EXCERPT PROVIDED:
#####

= David H. Ledbetter =

Human geneticist

David Hamilton Ledbetter (b. 1953) is a human geneticist best known for his contributions to the discovery of the genetic causes of Prader–Willi and Miller–Dieker syndromes. His research has focused on developing and applying technologies to understand neurodevelopmental conditions such as autism spectrum disorders. He has held leadership positions at the National Institutes of Health, the University of Chicago, Emory University, and until 2020, was the Executive Vice President and Chief Scientific Officer of Geisinger Health System. He is currently the Senior Associate Director for Precision Medicine at the Florida Institute for Pediatric Rare Diseases at the Florida State University College of Medicine

==Education==

- Ledbetter received a Ph.D from the University of Texas, Austin, in 1971. He holds an American Board of Medical Genetics and Genomics certification in clinical cytogenetics.

==Career==

Ledbetter attended Tulane University and started working at Baylor College of Medicine, working as the Professor at the Institute for Molecular Genetics and Director of the Kleberg Cytogenetics and Prenatal Diagnosis Laboratory.

In 1981, Ledbetter and his colleagues discovered the causes of Prader-Willi Syndrome, finding that it was caused by a deletion on Chromosome 15. It was published on the New England Journal of Medicine.

#####

INFORMATION SUPPLIED:
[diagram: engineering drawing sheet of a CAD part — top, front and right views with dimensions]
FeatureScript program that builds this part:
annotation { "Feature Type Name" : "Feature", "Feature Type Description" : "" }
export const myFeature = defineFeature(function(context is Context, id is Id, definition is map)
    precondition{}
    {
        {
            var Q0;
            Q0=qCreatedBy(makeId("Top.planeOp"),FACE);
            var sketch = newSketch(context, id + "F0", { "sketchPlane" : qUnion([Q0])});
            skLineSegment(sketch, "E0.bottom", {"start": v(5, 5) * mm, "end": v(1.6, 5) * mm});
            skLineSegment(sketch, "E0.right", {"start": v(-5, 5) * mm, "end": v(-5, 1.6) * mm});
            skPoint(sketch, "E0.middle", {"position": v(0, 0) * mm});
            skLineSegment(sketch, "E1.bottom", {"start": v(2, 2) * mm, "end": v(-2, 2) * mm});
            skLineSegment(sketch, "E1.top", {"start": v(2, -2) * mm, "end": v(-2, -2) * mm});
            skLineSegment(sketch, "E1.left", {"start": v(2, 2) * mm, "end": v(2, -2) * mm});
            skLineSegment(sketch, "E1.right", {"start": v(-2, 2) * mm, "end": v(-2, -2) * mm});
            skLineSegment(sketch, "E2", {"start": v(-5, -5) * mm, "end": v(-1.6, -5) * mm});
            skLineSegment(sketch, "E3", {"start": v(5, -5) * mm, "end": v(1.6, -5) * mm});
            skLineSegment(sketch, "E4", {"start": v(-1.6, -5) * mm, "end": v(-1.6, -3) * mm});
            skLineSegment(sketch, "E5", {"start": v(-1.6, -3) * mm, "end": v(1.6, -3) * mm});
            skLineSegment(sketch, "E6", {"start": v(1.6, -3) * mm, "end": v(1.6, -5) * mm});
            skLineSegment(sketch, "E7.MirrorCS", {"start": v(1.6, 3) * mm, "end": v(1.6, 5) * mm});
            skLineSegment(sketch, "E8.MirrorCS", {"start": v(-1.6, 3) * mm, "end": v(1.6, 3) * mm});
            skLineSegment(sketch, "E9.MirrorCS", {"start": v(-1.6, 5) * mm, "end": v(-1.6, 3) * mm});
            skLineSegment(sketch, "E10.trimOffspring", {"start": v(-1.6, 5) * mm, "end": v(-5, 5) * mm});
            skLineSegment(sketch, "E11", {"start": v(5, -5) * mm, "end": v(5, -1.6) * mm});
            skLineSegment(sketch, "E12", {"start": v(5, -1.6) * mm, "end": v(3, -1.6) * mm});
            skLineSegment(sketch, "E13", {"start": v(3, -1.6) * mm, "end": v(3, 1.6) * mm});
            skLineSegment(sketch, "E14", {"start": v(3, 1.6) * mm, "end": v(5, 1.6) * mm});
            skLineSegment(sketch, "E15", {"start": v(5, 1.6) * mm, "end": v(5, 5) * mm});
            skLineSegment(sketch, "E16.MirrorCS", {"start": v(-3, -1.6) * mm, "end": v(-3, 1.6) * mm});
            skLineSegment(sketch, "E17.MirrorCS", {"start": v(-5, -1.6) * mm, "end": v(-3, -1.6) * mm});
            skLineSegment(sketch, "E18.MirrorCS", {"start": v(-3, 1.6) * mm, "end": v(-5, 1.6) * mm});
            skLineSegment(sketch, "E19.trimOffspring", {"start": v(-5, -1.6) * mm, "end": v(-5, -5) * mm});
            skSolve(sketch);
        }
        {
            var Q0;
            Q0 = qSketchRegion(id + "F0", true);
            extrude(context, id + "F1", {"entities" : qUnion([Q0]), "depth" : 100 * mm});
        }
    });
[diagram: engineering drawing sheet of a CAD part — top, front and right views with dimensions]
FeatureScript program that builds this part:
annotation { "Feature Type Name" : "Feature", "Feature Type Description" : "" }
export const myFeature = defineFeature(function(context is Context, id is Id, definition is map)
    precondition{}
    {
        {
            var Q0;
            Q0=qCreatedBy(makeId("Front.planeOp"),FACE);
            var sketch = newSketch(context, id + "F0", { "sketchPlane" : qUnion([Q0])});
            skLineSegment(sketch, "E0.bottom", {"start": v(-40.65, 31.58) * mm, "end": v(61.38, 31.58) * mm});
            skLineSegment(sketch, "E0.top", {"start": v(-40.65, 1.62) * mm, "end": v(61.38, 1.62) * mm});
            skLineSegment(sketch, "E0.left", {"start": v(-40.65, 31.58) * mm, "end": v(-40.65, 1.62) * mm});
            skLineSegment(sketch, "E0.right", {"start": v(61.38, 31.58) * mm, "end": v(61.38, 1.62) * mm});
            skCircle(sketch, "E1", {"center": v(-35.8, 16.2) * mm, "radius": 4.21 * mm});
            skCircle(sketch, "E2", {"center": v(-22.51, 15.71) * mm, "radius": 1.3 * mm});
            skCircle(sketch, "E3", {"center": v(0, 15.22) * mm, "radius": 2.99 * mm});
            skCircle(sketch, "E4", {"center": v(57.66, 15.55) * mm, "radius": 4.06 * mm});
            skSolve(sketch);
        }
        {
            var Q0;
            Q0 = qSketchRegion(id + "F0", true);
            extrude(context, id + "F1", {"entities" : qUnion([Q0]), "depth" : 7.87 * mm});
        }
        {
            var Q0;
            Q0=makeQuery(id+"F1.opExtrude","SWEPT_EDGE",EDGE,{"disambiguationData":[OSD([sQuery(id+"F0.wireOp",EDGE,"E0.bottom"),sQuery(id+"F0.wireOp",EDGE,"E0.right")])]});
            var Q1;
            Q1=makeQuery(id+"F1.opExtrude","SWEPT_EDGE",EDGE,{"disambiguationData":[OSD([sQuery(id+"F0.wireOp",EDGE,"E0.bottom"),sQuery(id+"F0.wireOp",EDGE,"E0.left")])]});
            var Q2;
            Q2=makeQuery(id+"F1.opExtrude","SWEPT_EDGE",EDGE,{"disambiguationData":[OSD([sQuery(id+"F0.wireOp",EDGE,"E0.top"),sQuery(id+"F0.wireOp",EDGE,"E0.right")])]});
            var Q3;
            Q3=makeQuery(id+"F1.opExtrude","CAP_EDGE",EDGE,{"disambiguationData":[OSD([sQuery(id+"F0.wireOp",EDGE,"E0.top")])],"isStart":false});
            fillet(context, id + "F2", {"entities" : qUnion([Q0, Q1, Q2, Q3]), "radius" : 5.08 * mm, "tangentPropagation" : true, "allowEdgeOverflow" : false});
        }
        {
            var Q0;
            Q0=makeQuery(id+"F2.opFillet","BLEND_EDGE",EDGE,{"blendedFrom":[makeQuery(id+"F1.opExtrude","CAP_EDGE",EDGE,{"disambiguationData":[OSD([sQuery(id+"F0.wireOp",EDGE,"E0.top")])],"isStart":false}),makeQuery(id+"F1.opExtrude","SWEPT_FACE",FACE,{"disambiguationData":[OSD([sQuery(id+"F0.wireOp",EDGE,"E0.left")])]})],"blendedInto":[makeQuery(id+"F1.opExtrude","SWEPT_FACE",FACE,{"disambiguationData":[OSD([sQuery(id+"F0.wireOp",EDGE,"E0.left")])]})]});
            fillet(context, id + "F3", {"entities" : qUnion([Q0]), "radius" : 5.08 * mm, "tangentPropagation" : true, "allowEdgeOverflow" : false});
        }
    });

#####

TASKS TO CARRY OUT:
a) Answer these from the text on David H. Ledbetter, one line each:
(i) What condition did Ledbetter and his colleagues find to be caused by a deletion on Chromosome 15?
(ii) In what field does his American Board of Medical Genetics and Genomics certification lie?
(iii) What laboratory did he direct at Baylor College of Medicine?
b) Set down the part of the text on David H. Ledbetter that begins at the words "Ledbetter attended Tulane" and stops after "Journal of Medicine.", copying it word for word.
Rely on the Ledbetter text alone and nothing beyond it.

ANSWERS FOR THIS EXERCISE:
a)
(i) Prader-Willi Syndrome
(ii) Clinical cytogenetics
(iii) The Kleberg Cytogenetics and Prenatal Diagnosis Laboratory

b)
Ledbetter attended Tulane University and started working at Baylor College of Medicine, working as the Professor at the Institute for Molecular Genetics and Director of the Kleberg Cytogenetics and Prenatal Diagnosis Laboratory.

In 1981, Ledbetter and his colleagues discovered the causes of Prader-Willi Syndrome, finding that it was caused by a deletion on Chromosome 15. It was published on the New England Journal of Medicine.